Linda Cook, a critic of the UK’s energy profits tax when it was introduced by the then chancellor Rishi Sunak in 2022, has largely avoided talking about the issue in recent months, even as industry colleagues attacked the Labor government for that he raised it and sought to eliminate the investments. allowances for companies.

But she said the “hurdle to attract investment to the UK” would now be higher and that “the tax regime in many other countries – in all the other countries – where we will have a presence will be more attractive” than the company’s domestic market .

“The thing that I was scratching my head about the most,” she told the Financial Times, was that “everyone understands that the UK is going to need oil and gas for many years to come, so why doesn’t it look like we want to use our own? It is better for investment, for energy security, for tax revenues, the trade balance and emissions.”

The Labor government announced over the summer that UK energy profits tax would rise by 3 percentage points from November, taking the sector’s total tax rate to 78%. It also extended the tax by a year until 2030 and removed allowances that allowed companies to offset investment spending against their tax bill.

Cook’s comments came in a week when Norway’s Neo Energy said it would slow investment in the UK as tax policy made projects uneconomic, and industry body Offshore Energies UK warned the one-off levy hike would cost the economy £13bn pounds in the second half. of the decade.

Harbor on Tuesday completed an $11.2 billion takeover of Wintershall Dea’s oil and gas assets from German chemical company BASF, turning the UK company into an international player with a presence in countries from Argentina to Norway.

The biggest ever deal for Harbor will reduce its reliance on the UK North Sea to around a third from around 90%, although it will remain the UK’s largest producer in the region.

The deal, announced in December, was complicated by the involvement of a co-owner of the assets, investment firm LetterOne, which is backed by Russian oligarchs Mikhail Fridman and Petr Aven, who are subject to Western sanctions.
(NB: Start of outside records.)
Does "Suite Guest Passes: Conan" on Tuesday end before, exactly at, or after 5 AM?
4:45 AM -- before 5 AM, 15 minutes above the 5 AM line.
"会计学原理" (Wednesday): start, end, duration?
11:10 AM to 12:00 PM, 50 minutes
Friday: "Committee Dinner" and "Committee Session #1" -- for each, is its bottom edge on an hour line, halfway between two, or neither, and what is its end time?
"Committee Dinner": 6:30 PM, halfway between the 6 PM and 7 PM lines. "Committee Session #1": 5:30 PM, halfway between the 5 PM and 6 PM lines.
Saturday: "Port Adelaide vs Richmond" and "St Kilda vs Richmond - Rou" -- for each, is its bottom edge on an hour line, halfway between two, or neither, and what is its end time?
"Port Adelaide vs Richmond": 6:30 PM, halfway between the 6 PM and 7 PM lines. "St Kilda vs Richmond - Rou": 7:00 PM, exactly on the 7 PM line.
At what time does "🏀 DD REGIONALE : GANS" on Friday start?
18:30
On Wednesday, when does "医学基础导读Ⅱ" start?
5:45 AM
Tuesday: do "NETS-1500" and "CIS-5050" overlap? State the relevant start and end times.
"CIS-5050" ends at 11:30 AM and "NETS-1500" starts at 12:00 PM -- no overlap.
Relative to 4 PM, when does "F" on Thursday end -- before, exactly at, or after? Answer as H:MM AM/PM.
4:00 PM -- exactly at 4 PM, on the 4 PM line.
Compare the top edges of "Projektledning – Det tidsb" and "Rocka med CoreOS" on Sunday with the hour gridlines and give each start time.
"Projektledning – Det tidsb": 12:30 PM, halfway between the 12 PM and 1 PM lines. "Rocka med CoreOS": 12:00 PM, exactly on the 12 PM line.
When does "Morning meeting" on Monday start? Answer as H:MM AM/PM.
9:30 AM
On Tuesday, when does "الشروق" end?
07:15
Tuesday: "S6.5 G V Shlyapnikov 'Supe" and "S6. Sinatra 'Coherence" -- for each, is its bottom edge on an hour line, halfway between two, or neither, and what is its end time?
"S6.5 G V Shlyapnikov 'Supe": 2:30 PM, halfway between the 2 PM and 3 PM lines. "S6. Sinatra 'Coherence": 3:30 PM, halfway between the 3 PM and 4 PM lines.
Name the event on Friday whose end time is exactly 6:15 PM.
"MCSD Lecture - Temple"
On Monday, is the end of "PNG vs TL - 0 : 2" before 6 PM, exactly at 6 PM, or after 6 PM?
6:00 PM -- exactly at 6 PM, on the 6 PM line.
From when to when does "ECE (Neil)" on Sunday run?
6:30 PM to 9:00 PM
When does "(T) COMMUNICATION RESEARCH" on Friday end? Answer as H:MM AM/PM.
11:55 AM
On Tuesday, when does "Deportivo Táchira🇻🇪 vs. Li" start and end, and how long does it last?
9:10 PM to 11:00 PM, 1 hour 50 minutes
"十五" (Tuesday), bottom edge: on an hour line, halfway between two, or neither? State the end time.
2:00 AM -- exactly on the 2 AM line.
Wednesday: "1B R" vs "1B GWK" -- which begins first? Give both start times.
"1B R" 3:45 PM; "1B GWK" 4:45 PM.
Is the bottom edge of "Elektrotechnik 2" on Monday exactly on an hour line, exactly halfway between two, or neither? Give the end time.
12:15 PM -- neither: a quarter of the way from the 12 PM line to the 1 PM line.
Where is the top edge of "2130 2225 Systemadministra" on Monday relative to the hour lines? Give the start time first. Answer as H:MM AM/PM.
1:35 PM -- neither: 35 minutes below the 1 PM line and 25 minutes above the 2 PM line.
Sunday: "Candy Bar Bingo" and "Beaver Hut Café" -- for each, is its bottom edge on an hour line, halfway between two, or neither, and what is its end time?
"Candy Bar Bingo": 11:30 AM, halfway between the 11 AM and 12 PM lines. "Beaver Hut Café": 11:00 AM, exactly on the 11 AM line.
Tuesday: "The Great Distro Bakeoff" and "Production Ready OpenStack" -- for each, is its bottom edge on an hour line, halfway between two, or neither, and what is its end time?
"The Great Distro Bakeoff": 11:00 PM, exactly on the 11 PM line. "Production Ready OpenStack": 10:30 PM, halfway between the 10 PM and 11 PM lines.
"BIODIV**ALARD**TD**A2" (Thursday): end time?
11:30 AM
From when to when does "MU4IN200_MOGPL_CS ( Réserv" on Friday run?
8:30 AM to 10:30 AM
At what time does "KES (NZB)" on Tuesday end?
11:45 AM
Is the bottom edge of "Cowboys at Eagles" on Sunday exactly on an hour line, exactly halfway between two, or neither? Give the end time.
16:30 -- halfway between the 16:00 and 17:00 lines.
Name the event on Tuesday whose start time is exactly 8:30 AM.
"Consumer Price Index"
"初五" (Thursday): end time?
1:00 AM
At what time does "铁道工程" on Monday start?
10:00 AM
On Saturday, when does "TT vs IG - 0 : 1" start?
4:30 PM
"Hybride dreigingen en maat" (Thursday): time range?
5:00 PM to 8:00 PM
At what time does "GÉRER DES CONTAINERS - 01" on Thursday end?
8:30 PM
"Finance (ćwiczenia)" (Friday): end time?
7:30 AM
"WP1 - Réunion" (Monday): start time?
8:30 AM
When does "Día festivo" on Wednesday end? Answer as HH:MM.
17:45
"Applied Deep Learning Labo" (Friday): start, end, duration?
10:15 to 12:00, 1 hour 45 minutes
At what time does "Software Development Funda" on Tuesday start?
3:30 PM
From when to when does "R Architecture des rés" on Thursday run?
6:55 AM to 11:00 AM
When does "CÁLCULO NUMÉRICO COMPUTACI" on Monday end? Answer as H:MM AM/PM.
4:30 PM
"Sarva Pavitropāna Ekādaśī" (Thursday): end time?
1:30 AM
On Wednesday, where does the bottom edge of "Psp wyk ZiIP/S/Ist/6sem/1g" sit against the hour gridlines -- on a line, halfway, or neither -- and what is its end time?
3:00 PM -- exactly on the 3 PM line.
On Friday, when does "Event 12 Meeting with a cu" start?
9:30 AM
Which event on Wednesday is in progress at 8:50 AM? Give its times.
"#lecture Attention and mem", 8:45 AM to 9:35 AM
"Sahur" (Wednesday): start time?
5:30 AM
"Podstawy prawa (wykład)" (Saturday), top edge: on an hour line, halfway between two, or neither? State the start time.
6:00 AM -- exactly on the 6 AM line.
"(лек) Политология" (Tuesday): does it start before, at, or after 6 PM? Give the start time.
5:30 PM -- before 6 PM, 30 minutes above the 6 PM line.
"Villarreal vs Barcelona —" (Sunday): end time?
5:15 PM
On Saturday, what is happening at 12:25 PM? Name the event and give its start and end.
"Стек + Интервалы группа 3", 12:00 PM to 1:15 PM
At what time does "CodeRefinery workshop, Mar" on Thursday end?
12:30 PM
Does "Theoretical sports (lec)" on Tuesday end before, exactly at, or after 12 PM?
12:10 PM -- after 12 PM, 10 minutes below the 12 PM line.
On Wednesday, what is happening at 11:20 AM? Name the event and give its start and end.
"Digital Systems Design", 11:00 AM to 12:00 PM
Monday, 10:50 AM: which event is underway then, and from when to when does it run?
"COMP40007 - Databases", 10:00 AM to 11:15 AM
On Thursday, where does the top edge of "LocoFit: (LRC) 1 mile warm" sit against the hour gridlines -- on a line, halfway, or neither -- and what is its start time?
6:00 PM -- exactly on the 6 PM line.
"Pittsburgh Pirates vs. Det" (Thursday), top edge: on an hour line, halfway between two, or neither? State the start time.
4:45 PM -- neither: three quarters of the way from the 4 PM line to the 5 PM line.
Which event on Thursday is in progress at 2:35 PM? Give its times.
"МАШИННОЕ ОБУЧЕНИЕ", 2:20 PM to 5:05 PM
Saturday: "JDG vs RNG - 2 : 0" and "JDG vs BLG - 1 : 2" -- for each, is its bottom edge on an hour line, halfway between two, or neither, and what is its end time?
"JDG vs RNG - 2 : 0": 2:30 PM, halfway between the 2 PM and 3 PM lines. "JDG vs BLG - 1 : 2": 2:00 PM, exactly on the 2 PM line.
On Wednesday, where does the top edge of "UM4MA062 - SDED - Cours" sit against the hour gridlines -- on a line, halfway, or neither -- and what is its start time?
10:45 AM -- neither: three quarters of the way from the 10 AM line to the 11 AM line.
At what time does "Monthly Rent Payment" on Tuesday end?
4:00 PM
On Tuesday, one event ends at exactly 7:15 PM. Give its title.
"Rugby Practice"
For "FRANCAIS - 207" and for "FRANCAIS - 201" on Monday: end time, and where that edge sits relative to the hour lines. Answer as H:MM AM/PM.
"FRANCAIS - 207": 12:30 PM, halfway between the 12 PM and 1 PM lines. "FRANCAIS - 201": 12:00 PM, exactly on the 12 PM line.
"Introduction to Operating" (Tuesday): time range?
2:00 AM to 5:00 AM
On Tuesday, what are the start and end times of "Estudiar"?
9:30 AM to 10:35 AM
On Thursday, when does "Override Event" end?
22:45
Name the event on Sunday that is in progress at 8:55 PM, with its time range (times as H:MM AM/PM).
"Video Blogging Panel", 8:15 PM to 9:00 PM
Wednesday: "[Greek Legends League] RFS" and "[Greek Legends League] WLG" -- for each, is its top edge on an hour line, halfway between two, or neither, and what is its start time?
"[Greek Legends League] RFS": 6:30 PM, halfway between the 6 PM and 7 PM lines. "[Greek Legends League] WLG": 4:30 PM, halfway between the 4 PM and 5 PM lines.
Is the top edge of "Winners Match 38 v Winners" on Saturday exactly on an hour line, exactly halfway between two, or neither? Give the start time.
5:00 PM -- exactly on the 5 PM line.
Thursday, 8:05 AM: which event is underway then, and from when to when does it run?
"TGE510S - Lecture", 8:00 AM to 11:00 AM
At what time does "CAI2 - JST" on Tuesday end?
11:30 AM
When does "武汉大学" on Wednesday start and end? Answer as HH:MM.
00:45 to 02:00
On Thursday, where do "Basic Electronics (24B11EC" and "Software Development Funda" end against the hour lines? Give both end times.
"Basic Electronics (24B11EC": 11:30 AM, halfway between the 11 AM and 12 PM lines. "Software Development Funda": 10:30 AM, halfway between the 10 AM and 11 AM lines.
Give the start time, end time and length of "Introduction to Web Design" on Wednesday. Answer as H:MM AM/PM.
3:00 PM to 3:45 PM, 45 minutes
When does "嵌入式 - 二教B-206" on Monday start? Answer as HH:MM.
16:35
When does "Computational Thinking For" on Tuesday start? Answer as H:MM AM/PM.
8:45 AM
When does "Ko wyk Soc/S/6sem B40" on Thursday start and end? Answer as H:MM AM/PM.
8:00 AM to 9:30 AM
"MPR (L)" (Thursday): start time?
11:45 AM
Cook said she was excited about the acquisition of assets in Norway, which she had once thought were out of Harbour’s reach, and that the company still had the strength to do more deals as oil majors became “motivated sellers” of assets after who have concluded their own mega-deals. .

The deal transformed Harbour, which had no production when it was founded in 2014, into a company that will outbid independent UK North Sea producers and instead count Norway’s Aker BP among its competitors.
and Houston-based Marathon Oil, which agreed to be bought by ConocoPhillips.

Cook said the deal would more than double the company’s oil and gas production from assets in Norway, Germany, Denmark, Argentina, Mexico, Egypt, Libya and Algeria.

A surge in deals in the sector, driven by U.S. consolidation from late 2023, has led to deals including Chevron’s deal to buy oil and gas producer Hess for $53 billion and ExxonMobil’s acquisition of shale producer Pioneer Natural Resources for $64 billion.

Asset sales by major oil and gas companies could provide Harbor with an opportunity to repeat a growth strategy that has made it a dominant player among independent companies operating in the UK North Sea.

The upstart bought $5.7 billion worth of assets from Shell and ConocoPhillips between 2017 and 2019. Similarly, its biggest deal was made possible by BASF’s desire to exit upstream oil and gas.

“There are still assets that become available from time to time from the oil majors, particularly after they process their own major acquisitions,” said Cook, a former Shell executive who spent nearly three decades at the company. “There may be some opportunities that come out of that.”